The province is seeking to have forfeited more than $840,000 in cash and a tractor-trailer allegedly linked to drug trafficking.
In a notice of claim filed in B.C. Supreme Court on Nov. 19, the B.C. Civil Forfeiture Office seeks to have a 2003 Kenworth T800 tractor truck and the cash forfeited as proceeds of crime.
Named in the forfeiture suit are Surrey resident Ranjit Singh Dhanda and MB Distributors Ltd., accused of possession of a controlled substance for the purpose of trafficking, possession of the proceeds of crime and failure to declare taxable income.
Neither Dhanda nor the company has responded in court to the allegations.
Dhanda was arrested by RCMP this summer for drug possession and possession of property obtained by crime.

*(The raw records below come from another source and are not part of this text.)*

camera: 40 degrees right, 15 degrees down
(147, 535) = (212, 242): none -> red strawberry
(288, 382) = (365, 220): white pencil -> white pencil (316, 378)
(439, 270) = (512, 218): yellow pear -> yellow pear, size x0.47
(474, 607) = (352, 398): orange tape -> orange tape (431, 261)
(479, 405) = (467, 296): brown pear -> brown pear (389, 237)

His arrest followed an investigation after a traffic stop, but Dhanda has not been charged criminally in relation to the incident, according to a search of online B.C. court records.
Civil forfeiture actions can be launched without criminal charges being laid. The threshold for proving a civil forfeiture claim is lower than for a criminal conviction, a balance of probabilities instead of beyond a reasonable doubt.

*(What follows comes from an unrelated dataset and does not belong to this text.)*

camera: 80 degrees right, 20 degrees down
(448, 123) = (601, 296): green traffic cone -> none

According to the forfeiture suit, on July 26 of this year, the RCMP stopped Dhanda for speeding while he was driving the tractor. The tractor was pulling a trailer with an Alberta licence.
“Mr. Dhanda was evasive when questioned by RCMP and was unable to provide a bill of lading or key for the trailer he was transporting,” according to the court filing.
Further investigation by police turned up a padlocked hard-shell suitcase in the sleeper of the tractor truck. The suitcase contained $600,140 in Canadian currency in $20 bills bundled with elastic bands. The search also uncovered $240,425 in Canadian currency also bundled with elastic bands in a Huggies diaper box in the trailer. That cash included $20, $10 and $5 bills.
Dhanda’s wallet contained $1,455 in Canadian currency, $70 U.S. currency and $1,200 Indian currency. Also located was a receipt for a $4,000 cash bank deposit and a $7,000 cheque.
The police also located various pills and 23 squeezable tubes of doda in three Ziploc bags. Doda, a narcotic derived from the poppy plant, is a controlled substance under Canadian laws.
The Kenworth tractor truck is owned by MB Distributors Ltd. Dhanda is not named as a director of the company, according to a search of B.C. corporate records.
According to the forfeiture suit, Dhanda is the beneficial or true owner of the tractor truck. “MB acted as a nominee owner or owner of convenience on behalf of Mr. Dhanda with respect to the tractor,” says the suit filed by the B.C. Civil Forfeiture Office.